Fund managers attribute the trend to rising investor preference for Balanced Advantage Funds (BAFs) and other hybrid strategies that offer flexibility amid volatile market conditions.
“In today’s volatile market, with moderating earnings growth, Balanced Advantage and asset allocation funds are better positioned,” said Jaiprakash Toshniwal, Fund Manager – Equity, LIC Mutual Fund Asset Management. “These funds follow the ‘buy low, sell high’ strategy using time-tested models, which has helped them outperform broader indices recently.”
BAFs and other hybrid funds adjust their equity and debt exposure based on valuation and other market indicators. Fund managers say this dynamic approach has helped reduce downside risk and improve investor confidence.
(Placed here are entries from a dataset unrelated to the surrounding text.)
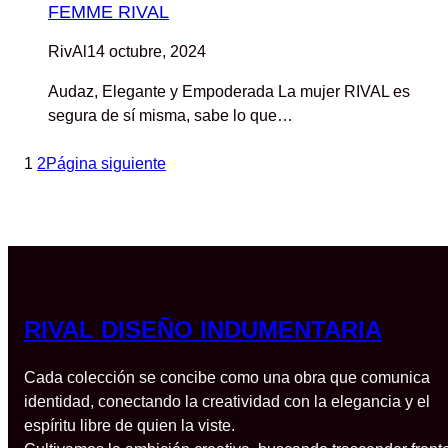
FEMME RIVAL
RivAl
14 octubre, 2024
Audaz, Elegante y Empoderada La mujer RIVAL es
segura de sí misma, sabe lo que…
1
2
Página siguiente
RIVAL DISEÑO INDUMENTARIA
Cada colección se concibe como una obra que comunica
identidad, conectando la creatividad con la elegancia y el
espíritu libre de quien la viste.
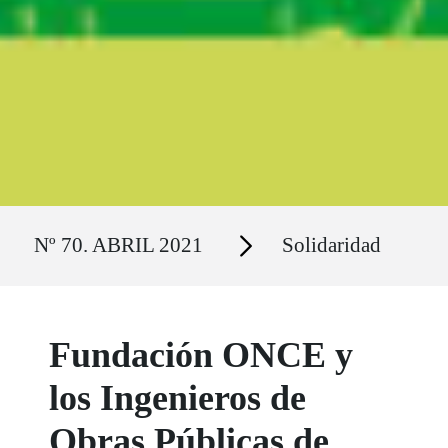
Ruta del sitio
Secciones
Nº 70. ABRIL 2021
Solidaridad
Fundación ONCE y
los Ingenieros de
Obras Públicas de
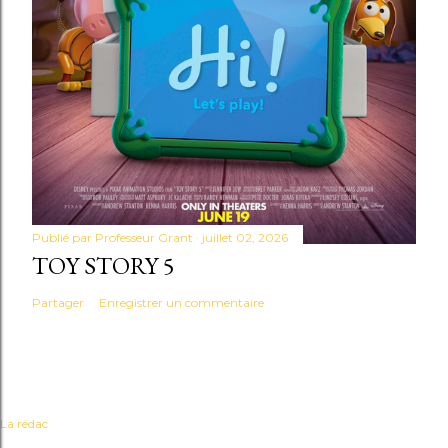
Publié par
Professeur Grant
juillet 02, 2026
TOY STORY 5
Partager
Enregistrer un commentaire
La rédac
“Every BAF or hybrid fund uses different variables to determine allocation,” Toshniwal said. “But valuation is the primary parameter. Typically, these funds reduce equity exposure as valuations rise and increase it when valuations drop.”
Hybrid funds are also seen as a suitable entry point for first-time or conservative investors. “Volatility often causes psychological fear, leading investors to exit the market prematurely,” he said. “BAFs offer a balanced alternative by mitigating risk while maintaining potential for growth.”
Fund managers note that a growing number of investors are turning to hybrid funds for three key reasons: to gradually enter equities, to seek returns above inflation, and due to the belief that equities have historically delivered better long-term returns.
Commenting on the role of dynamic asset allocation, Harish Krishnan, Co-CIO and Head – Equity, Aditya Birla Sun Life AMC, said, “Asset allocation is about having a disciplined framework to book profits when everything seems to be going well, and to increase allocation when the margin of safety improves.”
He cited the example of the Aditya Birla Sun Life Balanced Advantage Fund, which increased equity exposure from 38% in mid-October 2024 to around 70% by mid-March 2025, during a period of rising pessimism.
“It is this dynamic allocation that helps protect the downside while participating in eventual market recovery,” Krishnan said.
While fund houses use different models to manage these strategies, most rely heavily on valuation metrics. According to industry experts, this method helps avoid sharp drawdowns and supports long-term investing discipline, particularly in unpredictable markets.